- Born: October 22, 1935 Franklin, Georgia, U.S.
- Died: December 25, 2023 (aged 88)
- Education: Wayne State University
- Known for: collage, mixed media, charcoal (art), painting

= Larry Walker (artist) =

American artist (1935–2023)

Larry Walker (October 22, 1935 – December 25, 2023) was an American visual artist and professor emeritus of art. He often used mixed media collages that represent "urban surfaces" on the subjects of existentialism and social injustice. Prior to his death, Walker lived and worked in Stonecrest, Georgia and taught at University of the Pacific and Georgia State University.

==Early life==
Larry Walker was born in Franklin, Georgia, on October 22, 1935. In 1941, several years after his father's death, Walker's family moved to Harlem where he was inspired by the urban life around him.

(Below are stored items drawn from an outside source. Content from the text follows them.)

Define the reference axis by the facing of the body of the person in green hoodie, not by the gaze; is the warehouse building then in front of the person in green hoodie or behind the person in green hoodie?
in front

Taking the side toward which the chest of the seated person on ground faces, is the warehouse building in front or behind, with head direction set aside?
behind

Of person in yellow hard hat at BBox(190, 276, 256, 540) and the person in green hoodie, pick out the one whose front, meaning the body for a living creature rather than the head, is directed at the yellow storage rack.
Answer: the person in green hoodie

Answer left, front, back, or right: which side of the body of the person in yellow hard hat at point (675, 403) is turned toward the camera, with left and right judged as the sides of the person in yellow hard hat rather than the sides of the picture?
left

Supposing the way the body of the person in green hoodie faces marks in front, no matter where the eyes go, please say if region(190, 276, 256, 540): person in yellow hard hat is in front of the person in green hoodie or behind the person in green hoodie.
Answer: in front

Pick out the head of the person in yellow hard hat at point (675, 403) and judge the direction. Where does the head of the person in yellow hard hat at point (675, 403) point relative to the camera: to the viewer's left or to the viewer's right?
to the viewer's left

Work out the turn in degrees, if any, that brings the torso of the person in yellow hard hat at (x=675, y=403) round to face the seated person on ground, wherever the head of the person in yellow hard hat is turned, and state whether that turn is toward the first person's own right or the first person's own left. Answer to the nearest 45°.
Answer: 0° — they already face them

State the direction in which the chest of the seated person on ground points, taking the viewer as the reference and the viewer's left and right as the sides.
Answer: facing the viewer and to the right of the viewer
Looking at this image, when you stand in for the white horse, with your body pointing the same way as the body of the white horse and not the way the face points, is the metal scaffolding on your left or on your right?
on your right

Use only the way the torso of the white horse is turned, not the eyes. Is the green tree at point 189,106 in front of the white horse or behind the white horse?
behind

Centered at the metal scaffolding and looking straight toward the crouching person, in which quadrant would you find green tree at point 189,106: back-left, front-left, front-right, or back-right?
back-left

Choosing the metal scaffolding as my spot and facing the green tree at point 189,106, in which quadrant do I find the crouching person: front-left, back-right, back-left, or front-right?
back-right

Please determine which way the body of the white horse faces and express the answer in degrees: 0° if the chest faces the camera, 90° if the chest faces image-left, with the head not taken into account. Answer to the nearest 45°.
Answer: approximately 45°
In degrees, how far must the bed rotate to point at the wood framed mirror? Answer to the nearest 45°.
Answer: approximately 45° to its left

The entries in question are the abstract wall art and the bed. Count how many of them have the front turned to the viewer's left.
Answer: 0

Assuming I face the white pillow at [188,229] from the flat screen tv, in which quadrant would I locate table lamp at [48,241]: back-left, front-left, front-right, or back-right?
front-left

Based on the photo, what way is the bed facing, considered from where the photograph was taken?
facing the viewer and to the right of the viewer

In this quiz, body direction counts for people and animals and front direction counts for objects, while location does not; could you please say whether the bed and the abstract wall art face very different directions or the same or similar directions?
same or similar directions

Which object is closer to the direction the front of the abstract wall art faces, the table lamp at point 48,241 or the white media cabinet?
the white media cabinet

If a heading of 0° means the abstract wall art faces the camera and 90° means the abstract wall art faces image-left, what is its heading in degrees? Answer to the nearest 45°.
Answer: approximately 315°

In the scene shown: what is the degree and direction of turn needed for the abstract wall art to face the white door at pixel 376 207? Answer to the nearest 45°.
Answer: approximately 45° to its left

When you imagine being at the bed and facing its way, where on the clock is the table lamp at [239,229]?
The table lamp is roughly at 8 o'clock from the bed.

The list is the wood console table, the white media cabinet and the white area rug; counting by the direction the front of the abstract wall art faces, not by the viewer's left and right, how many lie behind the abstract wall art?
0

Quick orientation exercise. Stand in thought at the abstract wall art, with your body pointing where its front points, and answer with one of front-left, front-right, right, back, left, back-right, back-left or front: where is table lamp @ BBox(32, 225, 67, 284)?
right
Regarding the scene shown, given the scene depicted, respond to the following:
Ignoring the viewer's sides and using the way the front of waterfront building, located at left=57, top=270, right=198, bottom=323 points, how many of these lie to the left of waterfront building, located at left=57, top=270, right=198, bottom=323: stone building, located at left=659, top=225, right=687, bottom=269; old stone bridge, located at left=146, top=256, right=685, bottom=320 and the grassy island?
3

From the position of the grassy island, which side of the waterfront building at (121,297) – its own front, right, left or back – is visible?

Walker mentions people-watching from his apartment building's sixth story fire escape, experiences taking the train as a southerner in a large city, and his 145th street community as some of the major inspirations behind his work.

==Career==
Walker graduated from the High School of Music & Art (now Fiorello H. LaGuardia High School), and relocated to Detroit to attend Wayne State University, where he received both his B.S. in Art Education and M.A. in Drawing and Painting. In 1964, Walker began teaching at the University of the Pacific in Stockton, California where he was a professor and later made chair of the art department. In 1983 he and his family moved to Atlanta, Georgia and he took a position as a professor and director of the art program at Georgia State University, where he taught until his retirement in 2000. He is currently represented by Mason Fine Art in Atlanta, Georgia.

==Artwork==
In 2016, for his 80th birthday, his daughter Kara collaborated with Sikkema Jenkins, her representing gallery, for a solo exhibition for her father displaying works from over 50 years. “There’s a daughterly intention to understand connections that I lived around and reacted against,” she told the New York Times. The exhibition featured 38 works from Larry Walker's career, depicting the duress endured by human bodies and landscapes over time. His works are a part of the collections of the High Museum of Art, the Studio Museum in Harlem, the Philadelphia Museum of Art, and the Los Angeles County Museum of Art. Walker also has works that are in the Museum of Contemporary Art of Georgia's permanent collection where he held a two-part retrospective exhibition in 2018. Walker's work is also included in the 2020 State of the Art exhibition with Crystal Bridges Museum of American Art as well as a solo exhibition with the Marietta/Cobb Museum of Art in September 2020.

==Personal life==
Walker married his wife, Gwen, in 1958. They have three children; Dana, Larry Jr., and Kara. Prior to his death, he lived and worked from his home studio in Stonecrest, Georgia.

===Death===
Larry Walker died on December 25, 2023, at the age of 88.